A lawyer’s suspicion should be aroused by any one or more of these common “red flags” indicating a scam:

  • The email sender is based abroad.
  • The email sender does not provide a referral source. (If the email sender is asked how he found the firm, he may respond that it was through an online search. If prospective clients rarely approach the recipient attorney based on an Internet search, this should be an immediate red flag.)
  • The initial email does not identify the law firm or recipient attorney by name, instead using a salutation such as “Dear barrister/solicitor/counselor.”
  • The email uses awkward phrasing or poor grammar, suggesting that is was written by someone with poor English or was converted into English via a translation tool.
  • The email is sent to “undisclosed recipients,” suggesting that it is directed to multiple recipients. (Alternatively, the attorney recipient may be blind copied on the email.)
  • The email requests assistance on a legal matter in an area of law the recipient attorney does not practice.
  • The email is vague in other respects, such as stating that the sender has a matter in the attorney’s “jurisdiction,” rather than specifying the jurisdiction itself.
  • The email sender suggests that for this particular matter the attorney accept a contingency fee arrangement, even though that might not be customary for the attorney’s practice.
  • The email sender is quick to sign a retainer agreement, without negotiating over the attorney’s fee (since the fee is illusory anyway).
  • The email sender assures the attorney that the matter will resolve quickly.
  • The counterparty, if there is one, will also likely respond quickly, settling the dispute or closing the deal with little or no negotiation.
  • The email sender insists that his funds must be wired to a foreign bank account as soon as the check has cleared. (The sender often claims that there is an emergency requiring the immediate release of the funds.)

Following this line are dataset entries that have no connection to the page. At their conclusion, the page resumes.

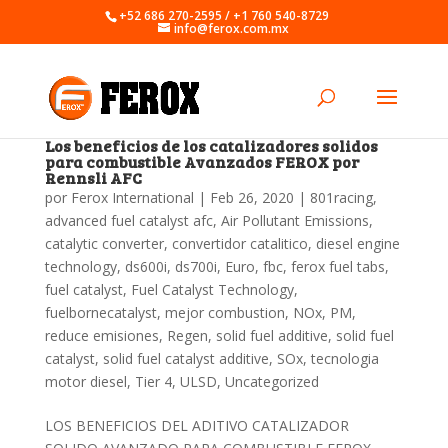
+52 686 270-2595 / +1 760 540-8729
info@ferox.com.mx
Los beneficios de los catalizadores solidos
para combustible Avanzados FEROX por
Rennsli AFC
por
Ferox International
|
Feb 26, 2020
|
801racing
,
advanced fuel catalyst afc
,
Air Pollutant Emissions
,
catalytic converter
,
convertidor catalitico
,
diesel engine
technology
,
ds600i
,
ds700i
,
Euro
,
fbc
,
ferox fuel tabs
,
fuel catalyst
,
Fuel Catalyst Technology
,
fuelbornecatalyst
,
mejor combustion
,
NOx
,
PM
,
reduce emisiones
,
Regen
,
solid fuel additive
,
solid fuel
catalyst
,
solid fuel catalyst additive
,
SOx
,
tecnologia
motor diesel
,
Tier 4
,
ULSD
,
Uncategorized
LOS BENEFICIOS DEL ADITIVO CATALIZADOR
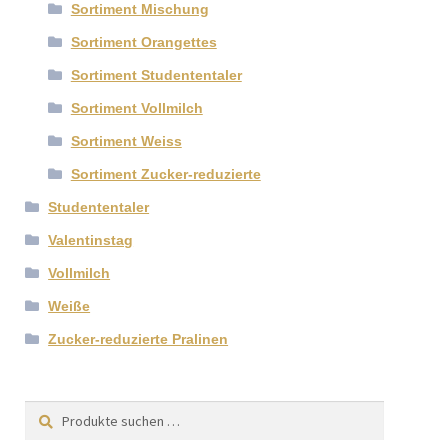
Sortiment Mischung
Sortiment Orangettes
Sortiment Studententaler
Sortiment Vollmilch
Sortiment Weiss
Sortiment Zucker-reduzierte
Studententaler
Valentinstag
Vollmilch
Weiße
Zucker-reduzierte Pralinen
Suchen
Suchen
nach:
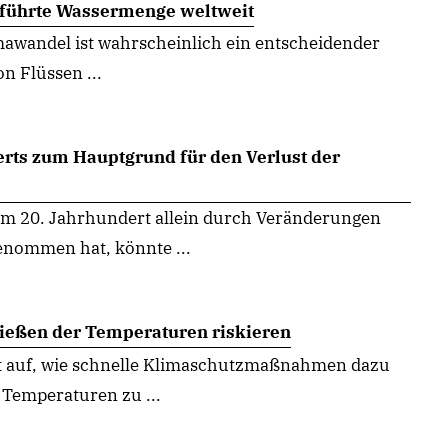
eführte Wassermenge weltweit
awandel ist wahrscheinlich ein entscheidender
n Flüssen ...
rts zum Hauptgrund für den Verlust der
 im 20. Jahrhundert allein durch Veränderungen
enommen hat, könnte ...
hießen der Temperaturen riskieren
igt auf, wie schnelle Klimaschutzmaßnahmen dazu
 Temperaturen zu ...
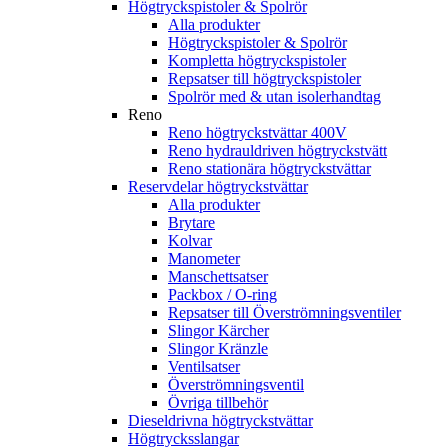
Högtryckspistoler & Spolrör
Alla produkter
Högtryckspistoler & Spolrör
Kompletta högtryckspistoler
Repsatser till högtryckspistoler
Spolrör med & utan isolerhandtag
Reno
Reno högtryckstvättar 400V
Reno hydrauldriven högtryckstvätt
Reno stationära högtryckstvättar
Reservdelar högtryckstvättar
Alla produkter
Brytare
Kolvar
Manometer
Manschettsatser
Packbox / O-ring
Repsatser till Överströmningsventiler
Slingor Kärcher
Slingor Kränzle
Ventilsatser
Överströmningsventil
Övriga tillbehör
Dieseldrivna högtryckstvättar
Högtrycksslangar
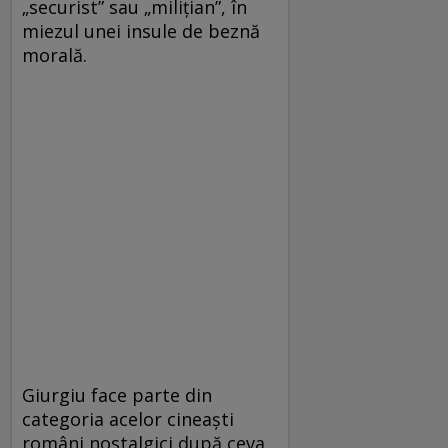
„securist” sau „milițian”, în
miezul unei insule de beznă
morală.
Giurgiu face parte din
categoria acelor cineaști
români nostalgici după ceva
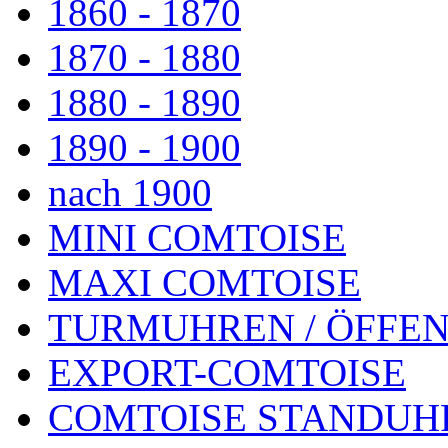
1860 - 1870
1870 - 1880
1880 - 1890
1890 - 1900
nach 1900
MINI COMTOISE
MAXI COMTOISE
TURMUHREN / ÖFFEN
EXPORT-COMTOISE
COMTOISE STANDUH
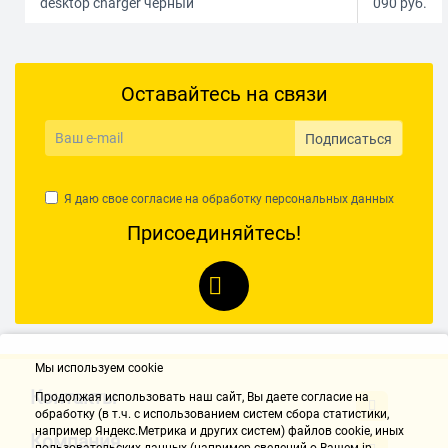
desktop charger черный
090
руб.
Оставайтесь на связи
Подписаться
Я даю свое согласие на обработку
персональных данных
Присоединяйтесь!
Мы используем cookie
Контакты
Продолжая использовать наш cайт, Вы даете согласие на
обработку (в т.ч. с использованием систем сбора статистики,
например Яндекс.Метрика и других систем) файлов cookie, иных
Компания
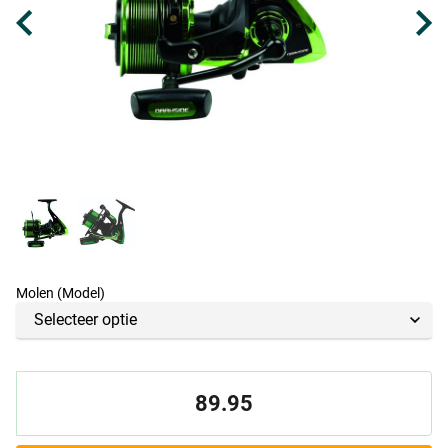
Molen (Model)
89.95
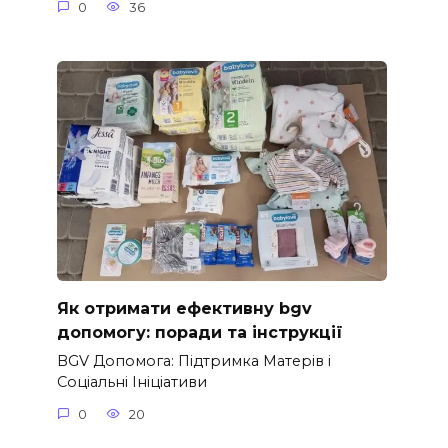
0
36
Як отримати ефективну bgv
допомогу: поради та інструкції
BGV Допомога: Підтримка Матерів і
Соціальні Ініціативи
0
20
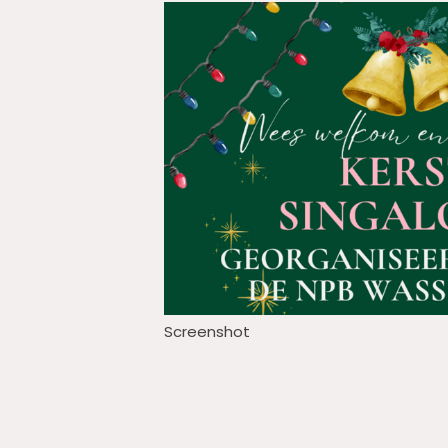
Screenshot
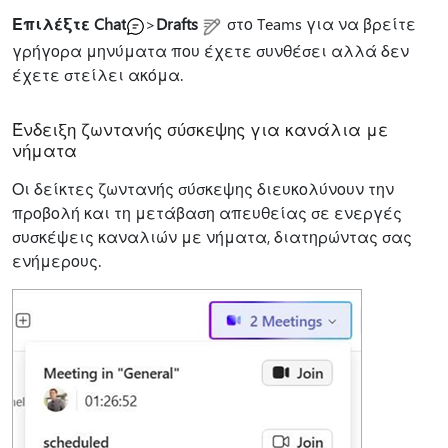
Επιλέξτε Chat
>
Drafts
στο Teams για να βρείτε
γρήγορα μηνύματα που έχετε συνθέσει αλλά δεν
έχετε στείλει ακόμα.
Ένδειξη ζωντανής σύσκεψης για κανάλια με
νήματα
Οι δείκτες ζωντανής σύσκεψης διευκολύνουν την
προβολή και τη μετάβαση απευθείας σε ενεργές
συσκέψεις καναλιών με νήματα, διατηρώντας σας
ενήμερους.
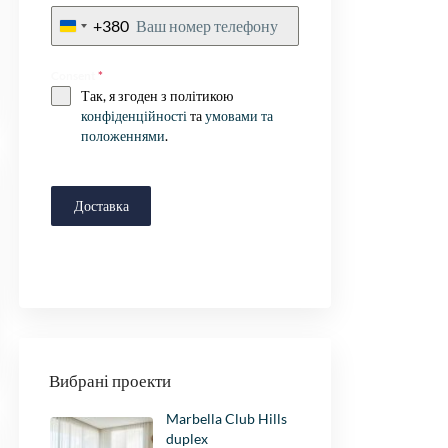
+380
Ukraine
+380
Consent
*
Так, я згоден з політикою
конфіденційності
та
умовами та
положеннями
.
Доставка
Вибрані проекти
Marbella Club Hills
duplex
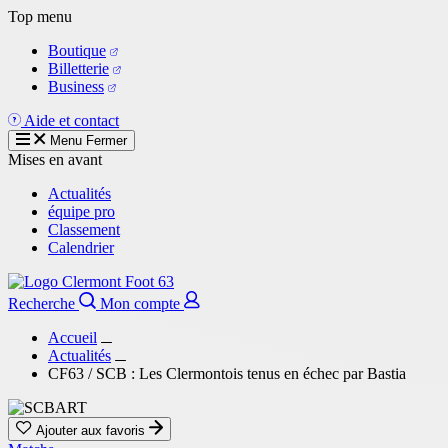
Aller
Top menu
au
Boutique
contenu
Billetterie
principal
Business
Aide et contact
Menu
Fermer
Mises en avant
Actualités
équipe pro
Classement
Calendrier
Recherche
Mon compte
Accueil
Actualités
CF63 / SCB : Les Clermontois tenus en échec par Bastia
Ajouter aux favoris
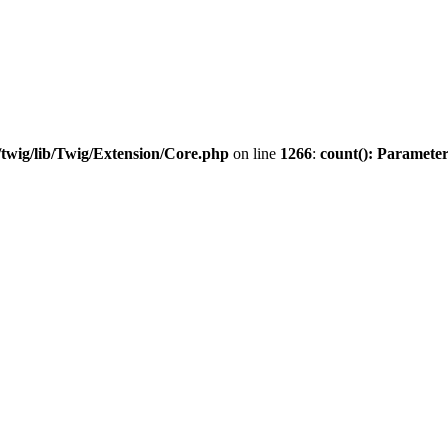
twig/lib/Twig/Extension/Core.php
on line
1266
:
count(): Parameter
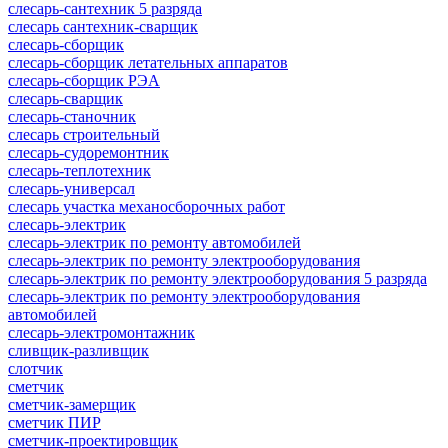
слесарь-сантехник 5 разряда
слесарь сантехник-сварщик
слесарь-сборщик
слесарь-сборщик летательных аппаратов
слесарь-сборщик РЭА
слесарь-сварщик
слесарь-станочник
слесарь строительный
слесарь-судоремонтник
слесарь-теплотехник
слесарь-универсал
слесарь участка механосборочных работ
слесарь-электрик
слесарь-электрик по ремонту автомобилей
слесарь-электрик по ремонту электрооборудования
слесарь-электрик по ремонту электрооборудования 5 разряда
слесарь-электрик по ремонту электрооборудования
автомобилей
слесарь-электромонтажник
сливщик-разливщик
слотчик
сметчик
сметчик-замерщик
сметчик ПИР
сметчик-проектировщик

  • The email sender or counterparty sends a supposed closing payment or settlement check within a few days. The check is typically a certified check or a cashier’s check, often from a bank located outside of the attorney’s jurisdiction.


  • An attorney who discovers that he is the target of an Internet-based trust account scam does not have a duty of confidentiality towards the individual attempting to defraud him, and is free to report the individual to law enforcement authorities, because that person does not qualify as a prospective or actual client of the attorney.
  • However, before concluding that an individual is attempting to defraud the attorney and is not owed the duties normally owed to a prospective or actual client, the attorney must exercise reasonable diligence to investigate whether the person is engaged in fraud.
  • In addition, because Internet-based trust account scams may harm other firm clients, a lawyer who receives a request for representation via the Internet has a duty to conduct a reasonable investigation to ascertain whether the person is a legitimate prospective client before accepting the representation.
  • A lawyer who discovers he has been defrauded in a manner that results in harm to other clients of the law firm, such as the loss of client funds due to an escrow account scam, must promptly notify the harmed clients.